Problem: Retype every line of the records below word for word, omitting the pictures from your answer.

(Chart analysis data)

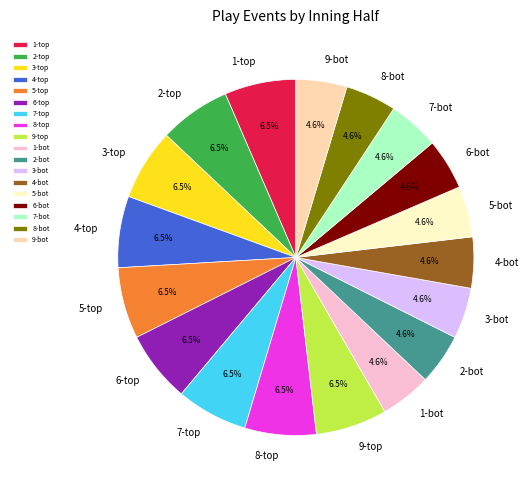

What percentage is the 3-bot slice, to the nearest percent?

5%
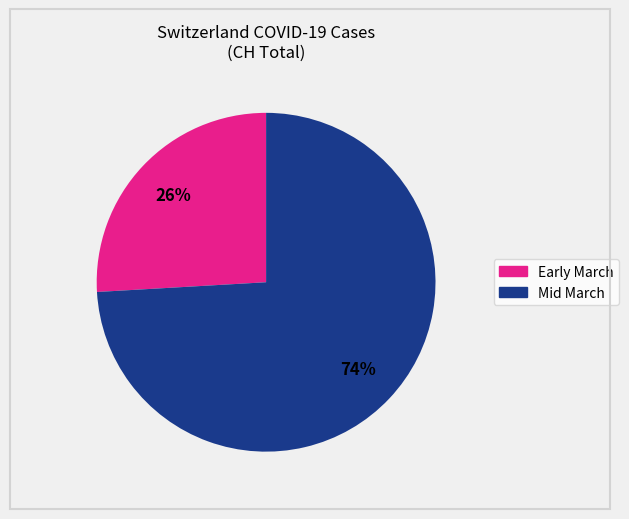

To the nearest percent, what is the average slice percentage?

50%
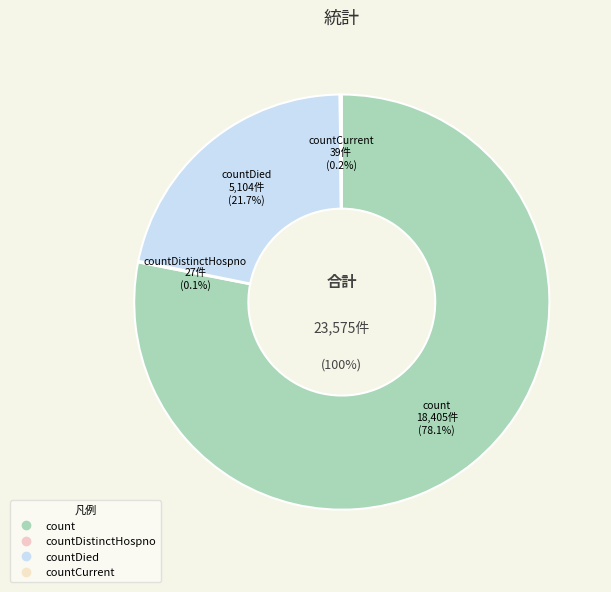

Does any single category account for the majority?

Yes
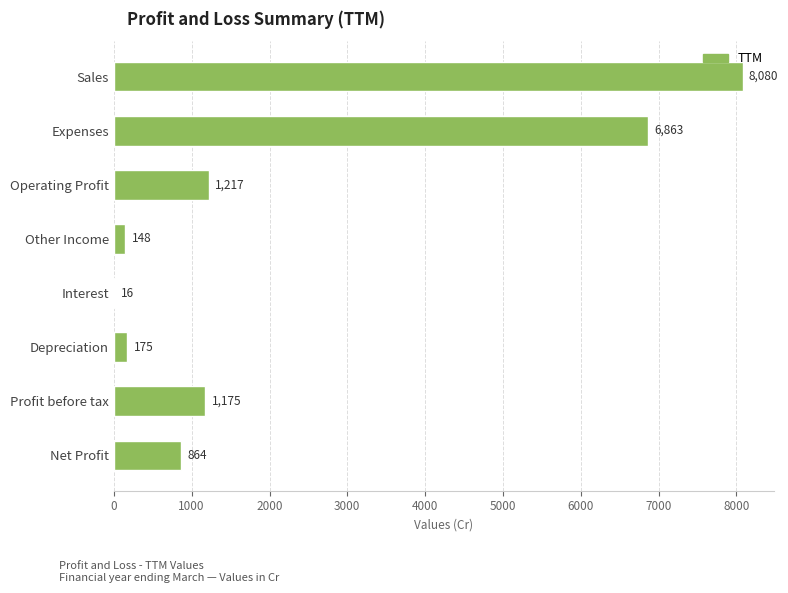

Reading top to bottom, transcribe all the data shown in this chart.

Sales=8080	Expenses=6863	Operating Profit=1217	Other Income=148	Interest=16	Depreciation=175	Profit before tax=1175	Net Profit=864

Written response:
What percentage is the 3-bot slice, to the nearest percent?

5%

To the nearest percent, what is the average slice percentage?

50%

Does any single category account for the majority?

Yes

Reading top to bottom, transcribe all the data shown in this chart.

Sales=8080	Expenses=6863	Operating Profit=1217	Other Income=148	Interest=16	Depreciation=175	Profit before tax=1175	Net Profit=864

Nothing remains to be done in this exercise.